Question

If the sum of first $7$ terms of an Arithmatic Progression is $49$ and that of first $17$ terms is $289$, then find the sum of the first '$n$' terms.

Answer 1

Let first term of AP = a
common difference = d
number of terms = n
Given that sum of first 7 term of AP = $49$
$\frac{n}{2}\left[2a+(n-1)\ast d\right]=49$
$\frac{7}{2}\ast \left[2a+(7-1)\ast d\right]=49$
$\frac{7}{2}\ast \left[2a+6d\right]=49$
$\frac{1}{2}\ast (2a+6d)=7$
$\frac{2}{2}\ast a+3d=7$
$a+3d=\mathrm{7...............1}$
Again given sum of first 17 term of AP = $289$
$\frac{17}{2}\ast 2a+(17-1)\ast d=289$
$\frac{1}{2}\ast 2a+16\ast d=17$ (when 17 and 289 is divided by 17)
$\frac{2}{2}\ast a+8d=17$
$a+8d=17...............2$
After solving equation 1 and 2, we get
$a=1$ and $d=2$
Now sum of n terms of AP = $\frac{n}{2}\ast 2a+(n-1)\ast d$
$\frac{n}{2}\ast 2\ast 1+(n-1)\ast 2$
$\frac{n}{2}\ast (2+2n-2)$
$\frac{n}{2}\ast 2n$
$n^2$
So sum of first n terms of AP = $n^2$

> **TRY IT**:
Print the arithmetic progression problem above in full, reproducing every line and formula without any change.

> **EXERCISE DATA**:
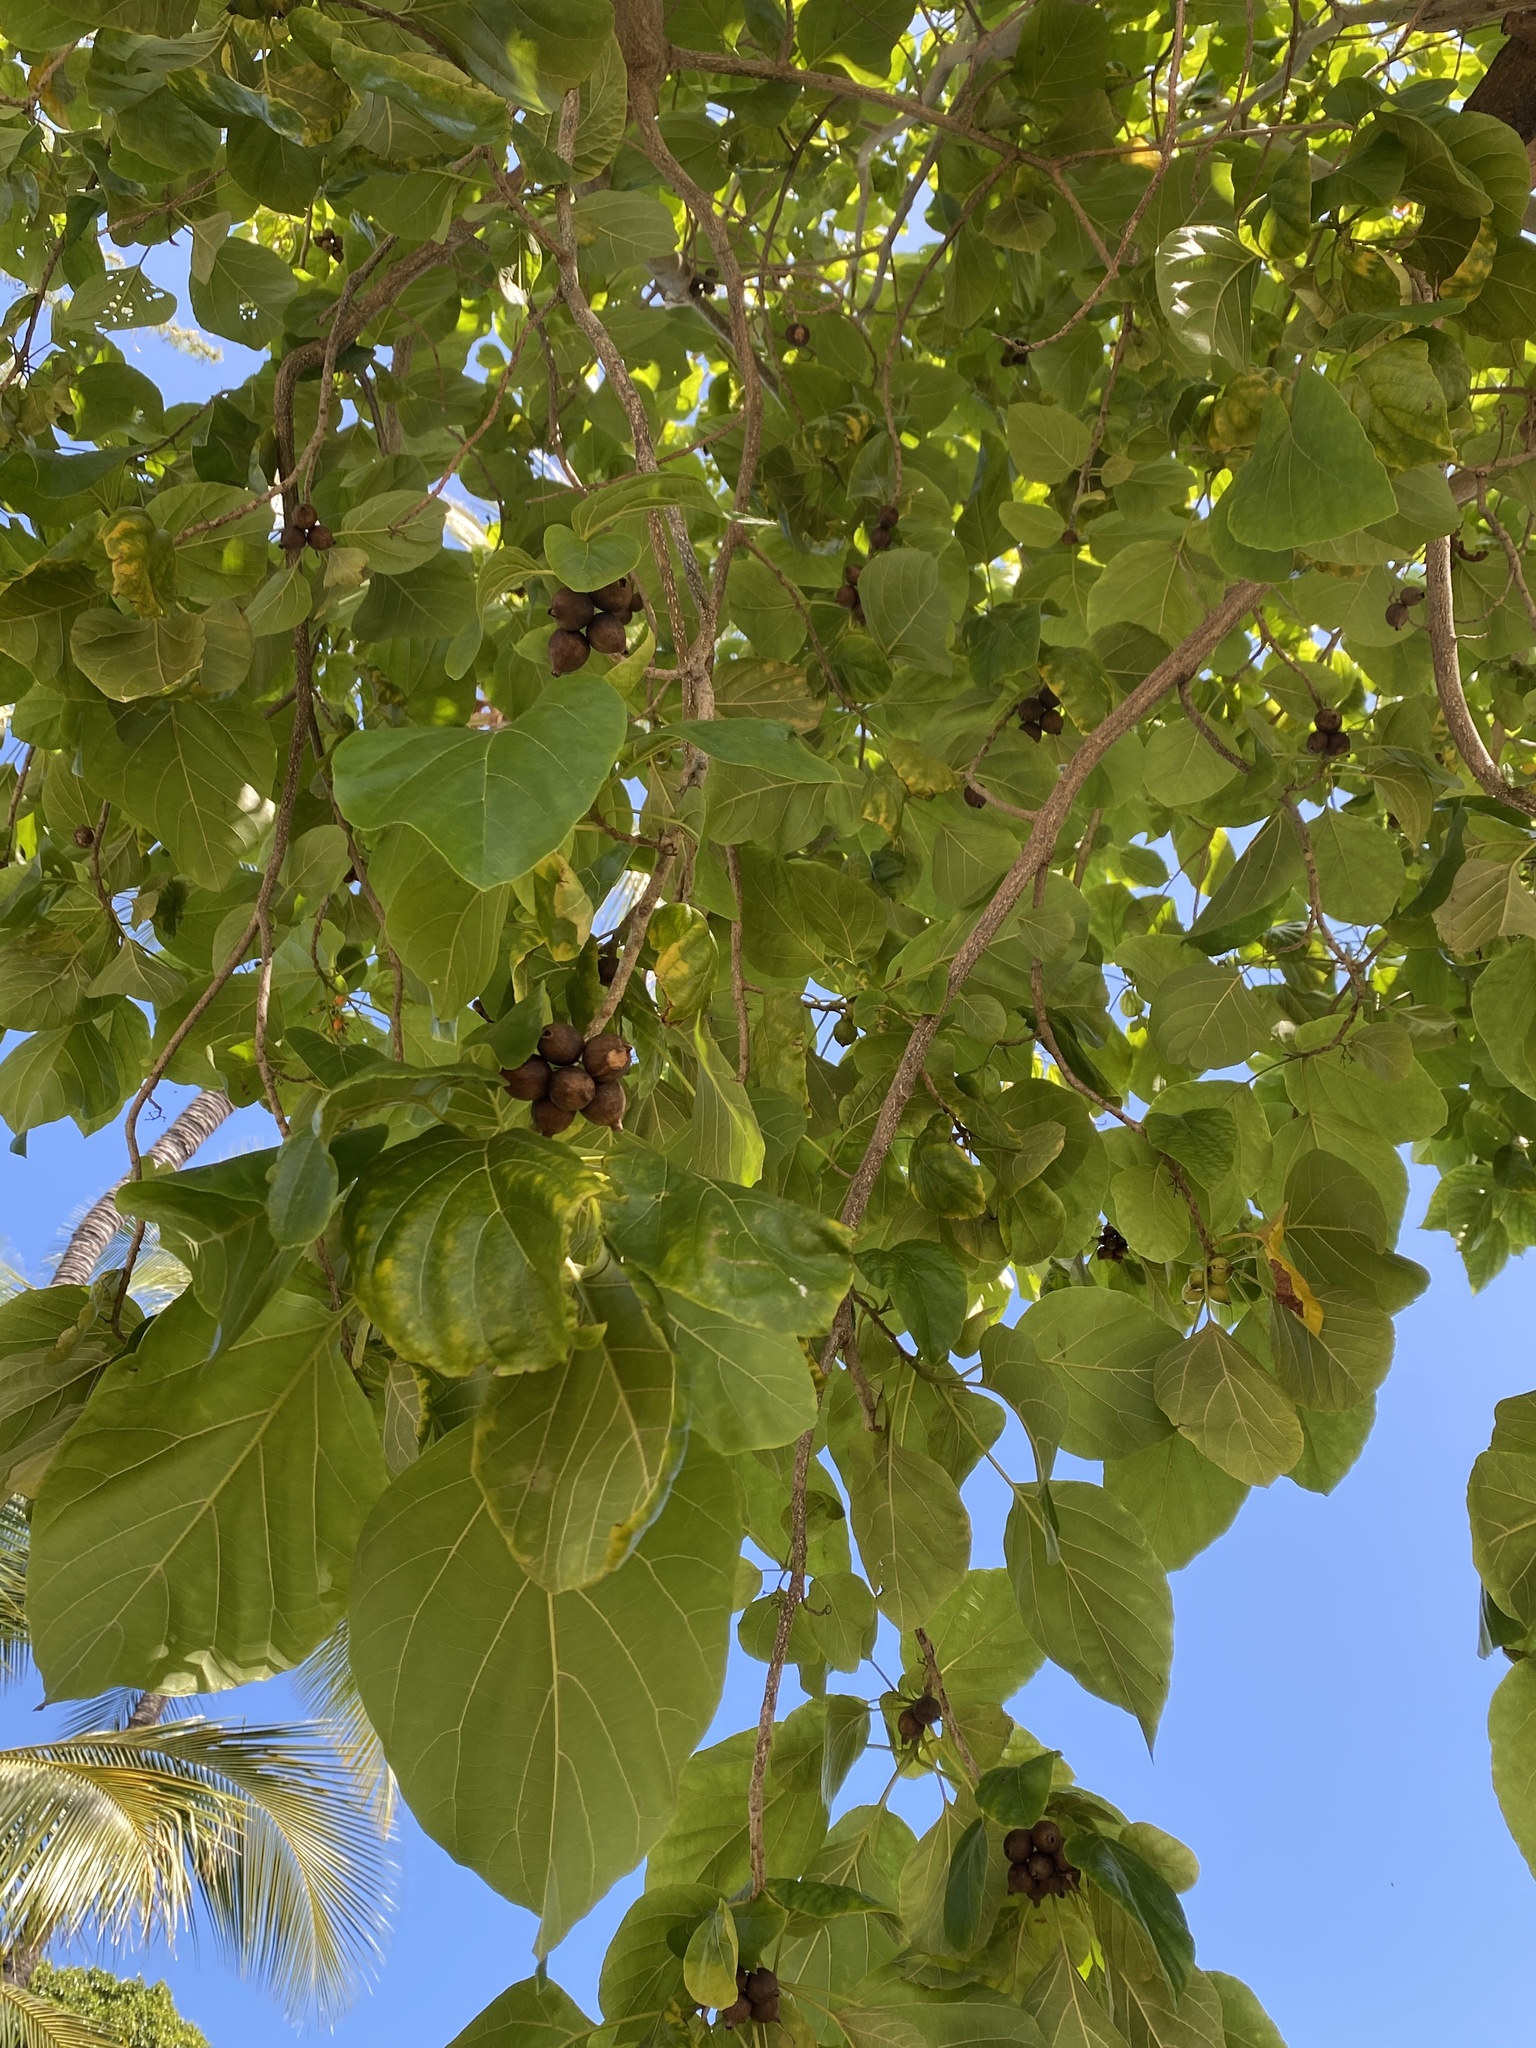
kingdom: Plantae
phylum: Tracheophyta
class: Magnoliopsida
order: Boraginales
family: Cordiaceae
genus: Cordia
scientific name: Cordia subcordata
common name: Mareer
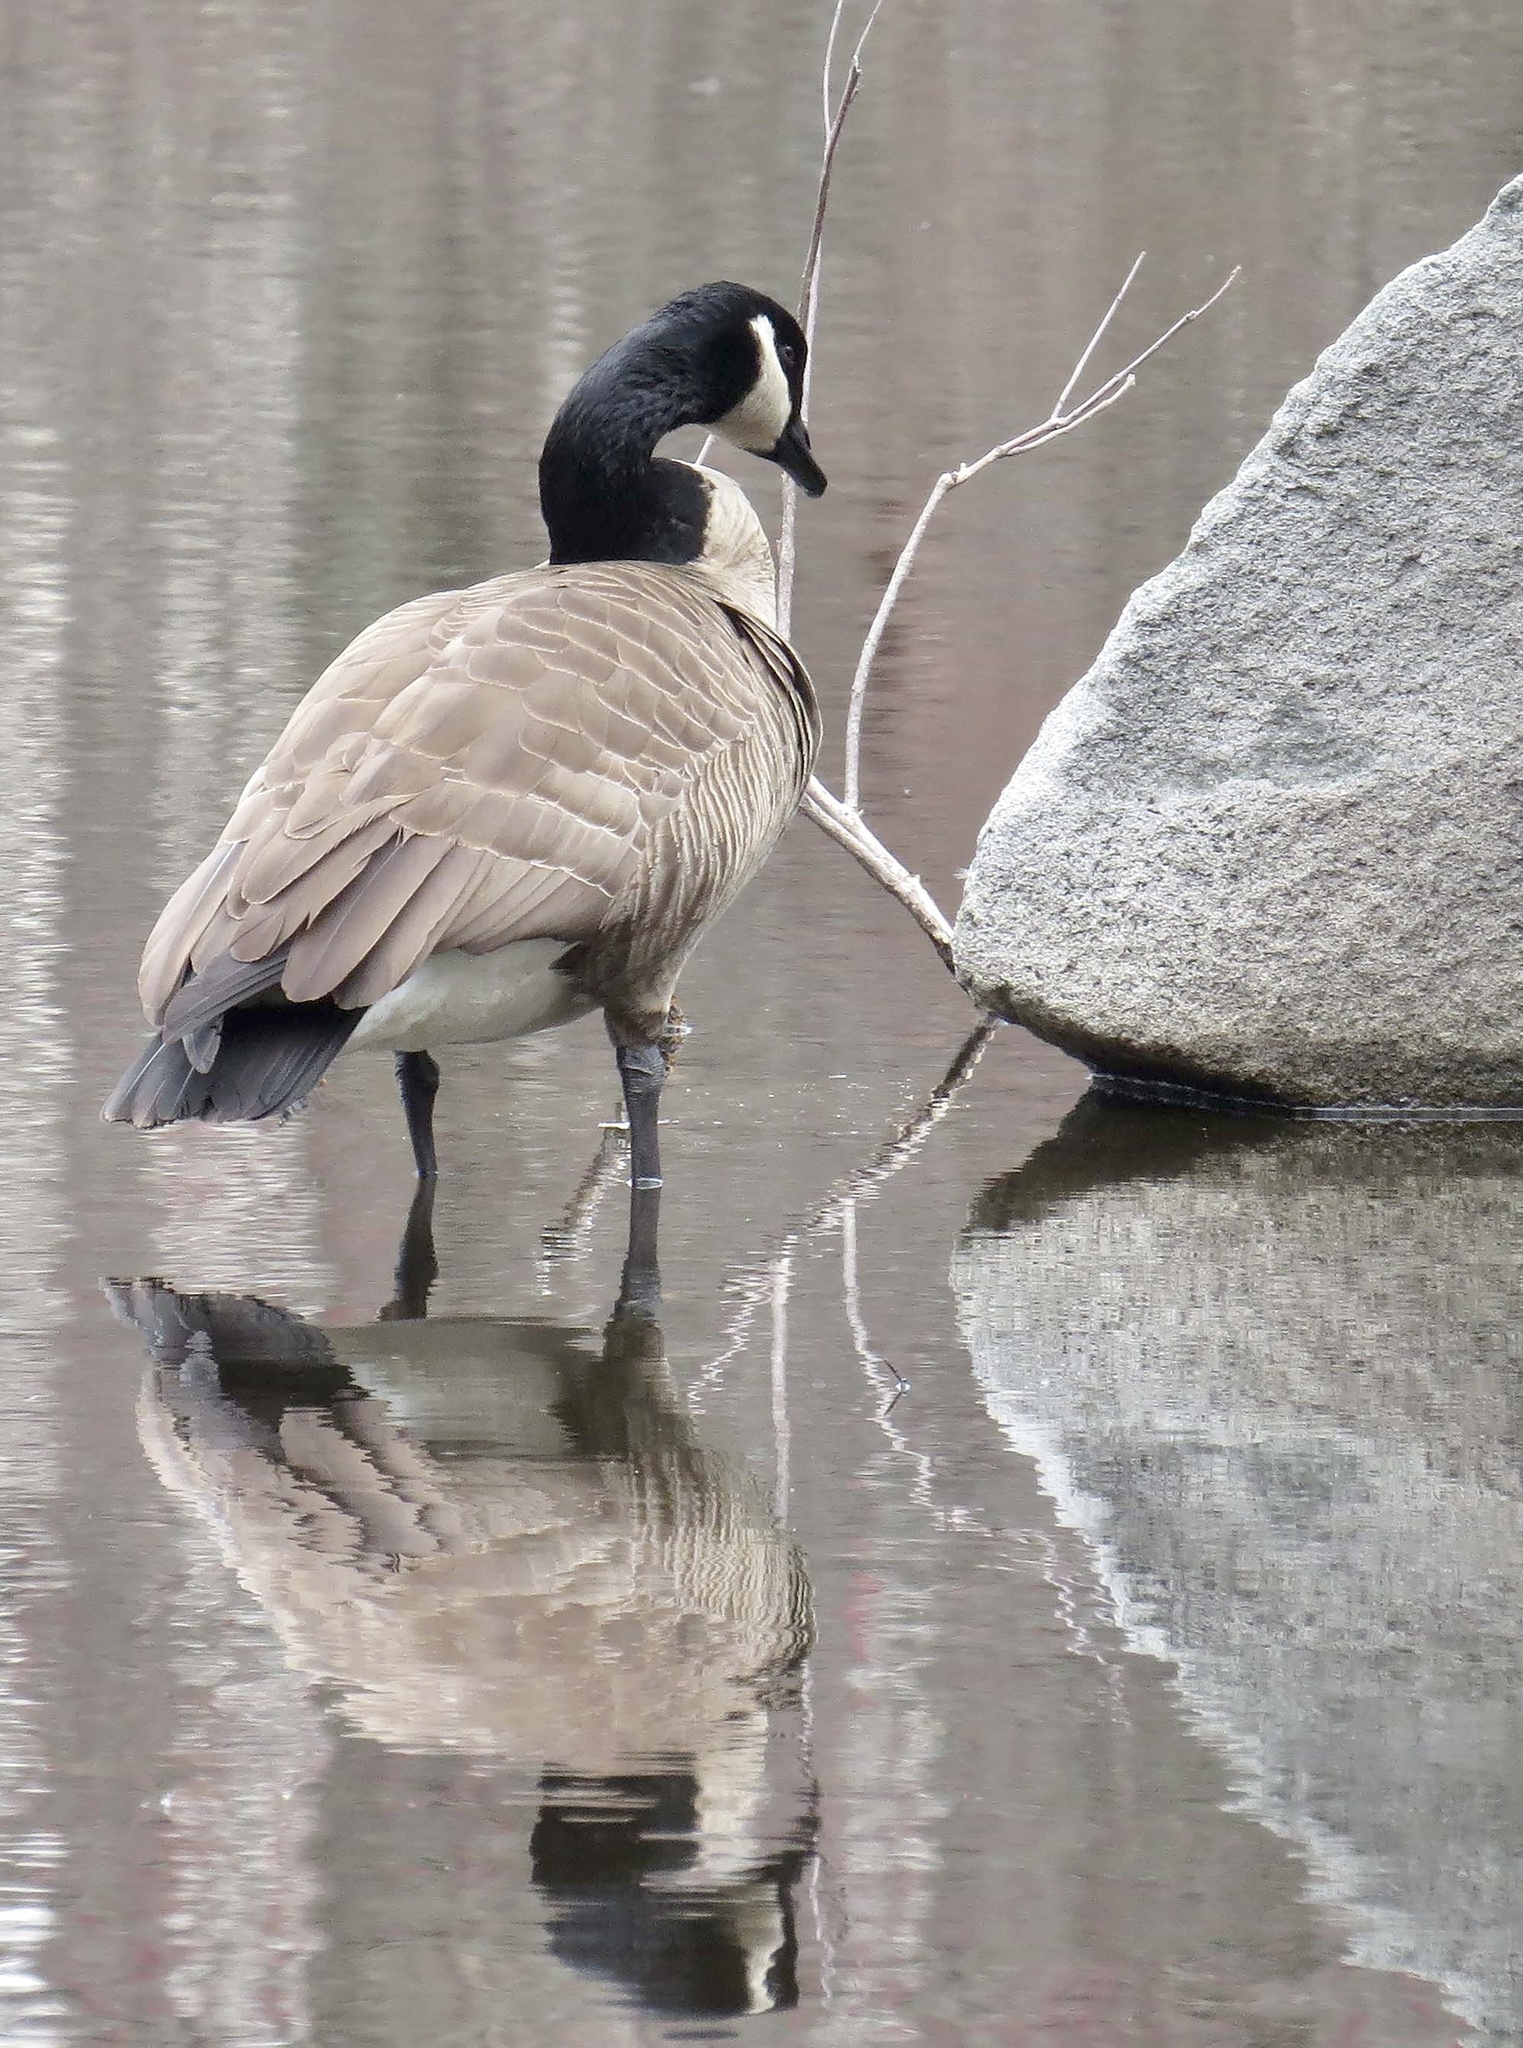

> **TASK ANSWER**:
Question

If the sum of first $7$ terms of an Arithmatic Progression is $49$ and that of first $17$ terms is $289$, then find the sum of the first '$n$' terms.

Answer 1

Let first term of AP = a
common difference = d
number of terms = n
Given that sum of first 7 term of AP = $49$
$\frac{n}{2}\left[2a+(n-1)\ast d\right]=49$
$\frac{7}{2}\ast \left[2a+(7-1)\ast d\right]=49$
$\frac{7}{2}\ast \left[2a+6d\right]=49$
$\frac{1}{2}\ast (2a+6d)=7$
$\frac{2}{2}\ast a+3d=7$
$a+3d=\mathrm{7...............1}$
Again given sum of first 17 term of AP = $289$
$\frac{17}{2}\ast 2a+(17-1)\ast d=289$
$\frac{1}{2}\ast 2a+16\ast d=17$ (when 17 and 289 is divided by 17)
$\frac{2}{2}\ast a+8d=17$
$a+8d=17...............2$
After solving equation 1 and 2, we get
$a=1$ and $d=2$
Now sum of n terms of AP = $\frac{n}{2}\ast 2a+(n-1)\ast d$
$\frac{n}{2}\ast 2\ast 1+(n-1)\ast 2$
$\frac{n}{2}\ast (2+2n-2)$
$\frac{n}{2}\ast 2n$
$n^2$
So sum of first n terms of AP = $n^2$